Money Changes Everything
Categories: In the News , Staff Picks
A few days ago I heard a NPR story about a woman who decided to forego buying things from China for a year. It reminded me of the book I'm currently reading by an author who decided to opt out of the consumer market by not buying anything for one year. As I listened to the news piece and connected the books I thought how nice it must be to make the decision to not buy anything as opposed to not having the money to purchase, which is the way it is for some Americans.

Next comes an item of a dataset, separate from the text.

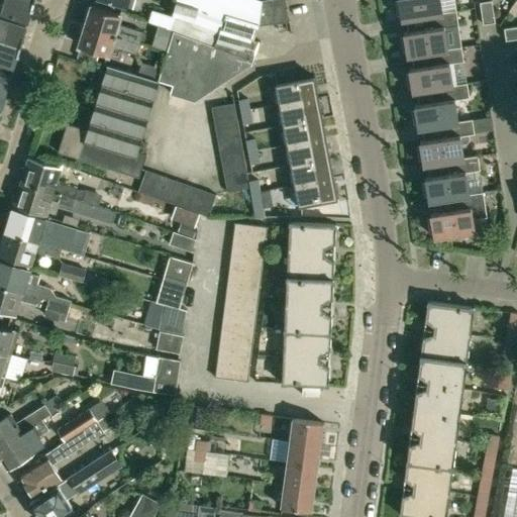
[(0,0),(0,11),(27,20),(32,0),(0,0)]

As John Edwards continues his poverty tour during his bid for the '08 democratic nomination, we are again reminded of the lines drawn between the haves and the have-nots in this country. The poor's approach to consumerism is completely different than those of financial means because they don't have the wherewithal to spend. There's no statement they can make on mass consumption by withholding their dollars because more than likely they don’t spend frivolously enough to be missed
A current book that best illustrates this conundrum is Money Changes Everything: Twenty-Two Writers Tackle the Last Taboo with Tales of Sudden Windfalls, Staggering Debts, and Other Surprising Turns of Fortune. Writing on one of the last taboos of polite conversation, fiction and non-fiction writers such as Chris Offut, Meera Nair and Isabel Rose tackle the subject sometimes with humor, sadness, or poignancy.
Perhaps unwittingly, each of the personal essays shows how money is not just green paper but also a statement of who they are by how much they have, how they live, where they live and what they (or other people around them) are willing to do to get it. Daniel Handler, whose literary nom de plume is Lemony Snicket, wrote his essay about purchasing a bottle of wine with his payment for his submission to the book and then discussed how people reacted when he told them the price. Felicia Sullivan's essay is of her childhood with a drug addict and grifter for a mother. My favorite pieces were the two done by a husband and wife team Fred Lebron and Kathryn Rhett. Oddly enough, they start out similar (nearly word for word) as they discuss their carefree fun days without money in the beginning of their marriage but their relationship to money (and ideas about it) diverge once they decide to settle down and start a family.
In a fake it till you make it society that we like to think of as without class boundaries, Money Changes Everything is an excellent foray into a topic that not many like to talk about.